Fourier Transform 2 Real Functions with 1 DFT

First we recall the symmetry properties of the DFT. The DFT of $x[m]=x_r[m]+jx_i[m]$ is defined as

$$X[n] = \sum_{m=0}^{N-1} x[m]e^{-j2\pi mn/N}=\sum_{m=0}^{N-1} [x_r[m]+jx_i[m]] [cos(2\pi mn/N)-j\;sin(2\pi mn/N)]$$

$$= \sum_{m=0}^{N-1} [x_r[m]cos(\frac{2\pi mn}{N})+x_i[m]sin(\frac{2\... ... +j\sum_{m=0}^{N-1} [x_i[m]cos(\frac{2\pi mn}{N})-x_r[m]sin(\frac{2\pi mn}{N})]$$

$$= X_r[n]+jX_i[n]$$

where $X_r[n]$ and $X_i[n]$ are the real and imaginary part of the spectrum respectively. If $x[m]$ is real, i.e., $x_i[m] \equiv 0$, then we have

$$\left\{ \begin{array}{c} X_r[-n]=X_r[n] X_i[-n]=-X_i[n] \end{array} \right.$$

or

$$X[-n]=X_r[-n]+jX_i[-n]=X_r[n]-jX_i[n]=X^*[n]$$

If $x[m]$ is imaginary, i.e., $x_r[m] \equiv 0$, then we have

$$\left\{ \begin{array}{c} X_r[-n]=-X_r[n] X_i[-n]=X_i[n] \end{array} \right.$$

or

$$X[-n]=X_r[-n]+jX_i[-n]=-X_r[n]+jX_i[n]=-X^*[n]$$

Next we show how an arbitrary function $f(x)$ can be decomposed into the even and odd components $f_e(x)$ and $f_o(x)$:

$$\left\{ \begin{array}{c} f_e(x)=(f(x)+f(-x))/2=f_e(-x) f_o(x)=(f(x)-f(-x))/2=-f_o(-x) \end{array} \right.$$

and

$$f_e(x)+f_o(x)=f(x)$$

Now we are ready to show how to Fourier transform two real functions $x_1[m]$ and $x_2(m)$ to get their spectra $X_1[n]$ and $X_2[n]$ by one DFT.

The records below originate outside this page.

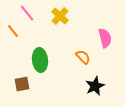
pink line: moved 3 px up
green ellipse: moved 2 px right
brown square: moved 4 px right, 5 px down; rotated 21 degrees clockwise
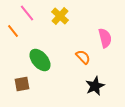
green ellipse: rotated 35 degrees counterclockwise
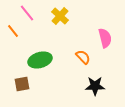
green ellipse: rotated 65 degrees counterclockwise
black star: rotated 24 degrees clockwise
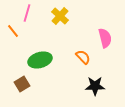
pink line: rotated 54 degrees clockwise
brown square: rotated 21 degrees counterclockwise
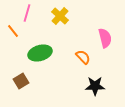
green ellipse: moved 7 px up
brown square: moved 1 px left, 3 px up
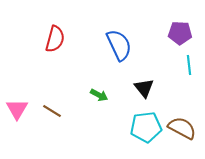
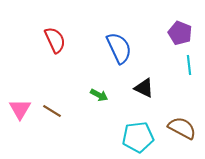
purple pentagon: rotated 20 degrees clockwise
red semicircle: moved 1 px down; rotated 40 degrees counterclockwise
blue semicircle: moved 3 px down
black triangle: rotated 25 degrees counterclockwise
pink triangle: moved 3 px right
cyan pentagon: moved 8 px left, 10 px down
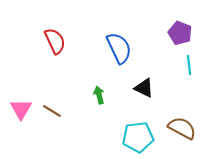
red semicircle: moved 1 px down
green arrow: rotated 132 degrees counterclockwise
pink triangle: moved 1 px right
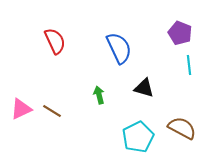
black triangle: rotated 10 degrees counterclockwise
pink triangle: rotated 35 degrees clockwise
cyan pentagon: rotated 20 degrees counterclockwise
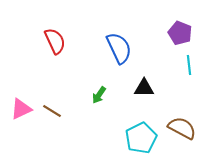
black triangle: rotated 15 degrees counterclockwise
green arrow: rotated 132 degrees counterclockwise
cyan pentagon: moved 3 px right, 1 px down
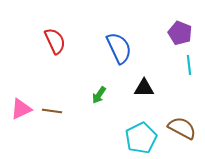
brown line: rotated 24 degrees counterclockwise
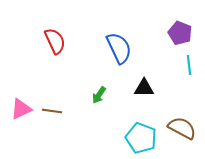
cyan pentagon: rotated 24 degrees counterclockwise
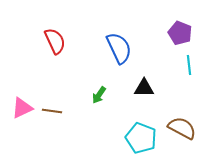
pink triangle: moved 1 px right, 1 px up
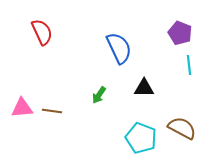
red semicircle: moved 13 px left, 9 px up
pink triangle: rotated 20 degrees clockwise
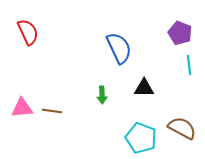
red semicircle: moved 14 px left
green arrow: moved 3 px right; rotated 36 degrees counterclockwise
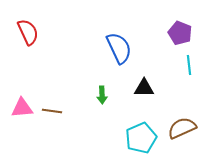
brown semicircle: rotated 52 degrees counterclockwise
cyan pentagon: rotated 28 degrees clockwise
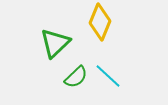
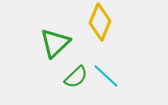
cyan line: moved 2 px left
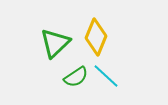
yellow diamond: moved 4 px left, 15 px down
green semicircle: rotated 10 degrees clockwise
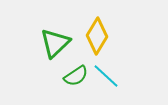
yellow diamond: moved 1 px right, 1 px up; rotated 9 degrees clockwise
green semicircle: moved 1 px up
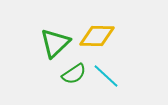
yellow diamond: rotated 60 degrees clockwise
green semicircle: moved 2 px left, 2 px up
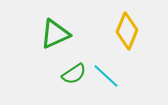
yellow diamond: moved 30 px right, 5 px up; rotated 69 degrees counterclockwise
green triangle: moved 9 px up; rotated 20 degrees clockwise
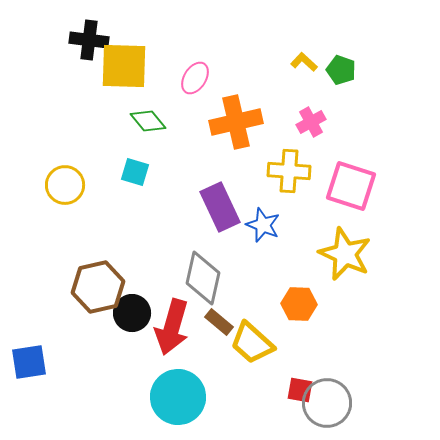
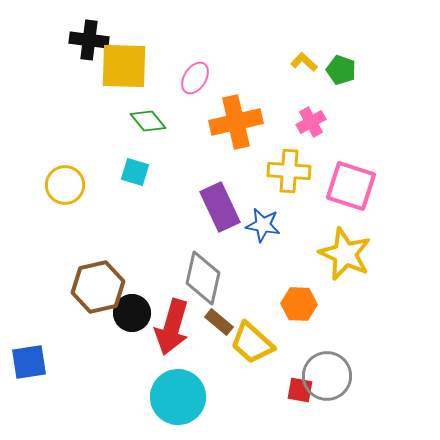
blue star: rotated 12 degrees counterclockwise
gray circle: moved 27 px up
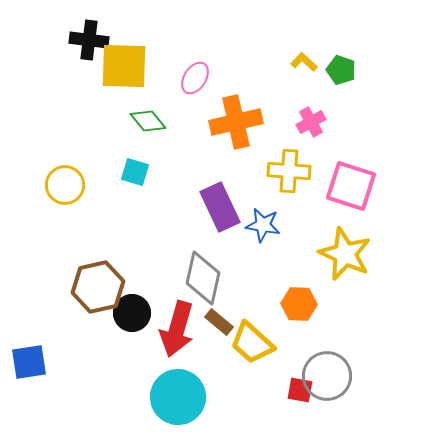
red arrow: moved 5 px right, 2 px down
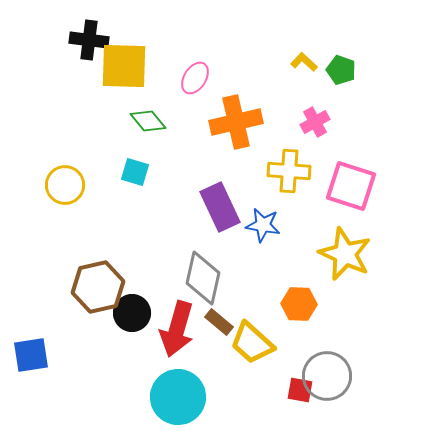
pink cross: moved 4 px right
blue square: moved 2 px right, 7 px up
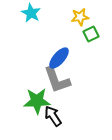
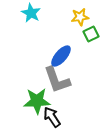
blue ellipse: moved 2 px right, 2 px up
black arrow: moved 1 px left, 1 px down
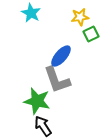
green star: rotated 16 degrees clockwise
black arrow: moved 9 px left, 9 px down
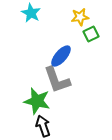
black arrow: rotated 15 degrees clockwise
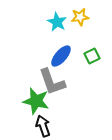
cyan star: moved 26 px right, 9 px down
green square: moved 1 px right, 22 px down
gray L-shape: moved 5 px left, 2 px down
green star: moved 1 px left
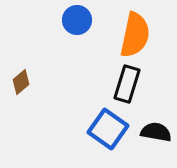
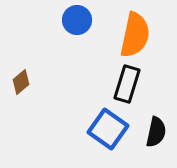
black semicircle: rotated 92 degrees clockwise
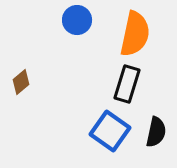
orange semicircle: moved 1 px up
blue square: moved 2 px right, 2 px down
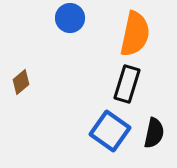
blue circle: moved 7 px left, 2 px up
black semicircle: moved 2 px left, 1 px down
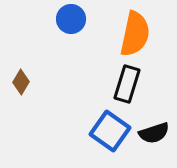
blue circle: moved 1 px right, 1 px down
brown diamond: rotated 20 degrees counterclockwise
black semicircle: rotated 60 degrees clockwise
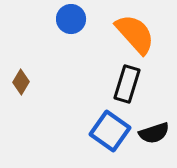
orange semicircle: rotated 54 degrees counterclockwise
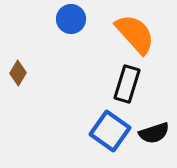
brown diamond: moved 3 px left, 9 px up
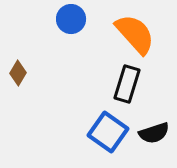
blue square: moved 2 px left, 1 px down
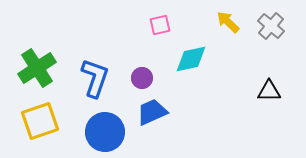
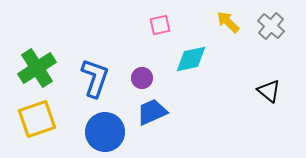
black triangle: rotated 40 degrees clockwise
yellow square: moved 3 px left, 2 px up
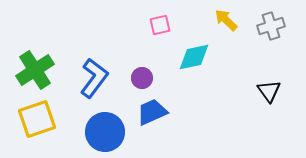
yellow arrow: moved 2 px left, 2 px up
gray cross: rotated 32 degrees clockwise
cyan diamond: moved 3 px right, 2 px up
green cross: moved 2 px left, 2 px down
blue L-shape: moved 1 px left; rotated 18 degrees clockwise
black triangle: rotated 15 degrees clockwise
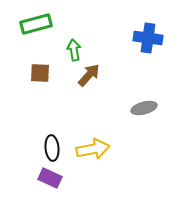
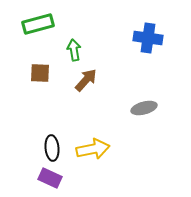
green rectangle: moved 2 px right
brown arrow: moved 3 px left, 5 px down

1. Define a complex function $x[m]$ by the two real functions:
   
   $$x[m] \stackrel{\triangle}{=}x_1[m]+jx_2[m]$$
   
   
   Notice here that we impose $j$ on $x_2[m]$ to make it imaginary.
2. Find the DFT of $x[m]$
   
   $$DFT[x[m]]=X[n]=X_r[n]+jX_i[n]$$
   
   

3. Separate $X[n]$ into $X_1[n]$ and $X_2[n]$, the spectra of $x_1[m]$ and $x_2[m]$, using the symmetry properties discussed previously.
   • Since $x_1[m]$ is real, the real part of its spectrum $X_1[n]$ is the even component of $X_r[n]$ and the imaginary part of $X_1[n]$ is the odd component of $X_i[n]$, i.e.,
     
     $$X_1[n]=X_{1r}[n]+jX_{1i}[n]=\frac{X_r[n]+X_r[-n]}{2} +j\frac{X_i[n]-X_i[-n]}{2}$$
     
     

   • Since $jx_2[m]$ is imaginary, the real part of its spectrum $jX_2[n]$ is the odd component of $X_r[n]$ and the imaginary part of $jX_2[n]$ is the even component of $X_i[n]$, i.e.,
     
     $$jX_2[n]=j[X_{2r}[n]+jX_{2i}[n]]=\frac{X_r[n]-X_r[-n]}{2} +j\frac{X_i[n]+X_i[-n]}{2}$$
     
     
     Dividing both sides by $j$, we get
     
     $$X_2[n]=X_{2r}[n]+jX_{2i}[n]=\frac{X_i[n]+X_i[-n]}{2} -j\frac{X_r[n]-X_r[-n]}{2}$$
     
     

   Note that $X[-n]=X[N-n]$ because $X[n]$ is a periodic function.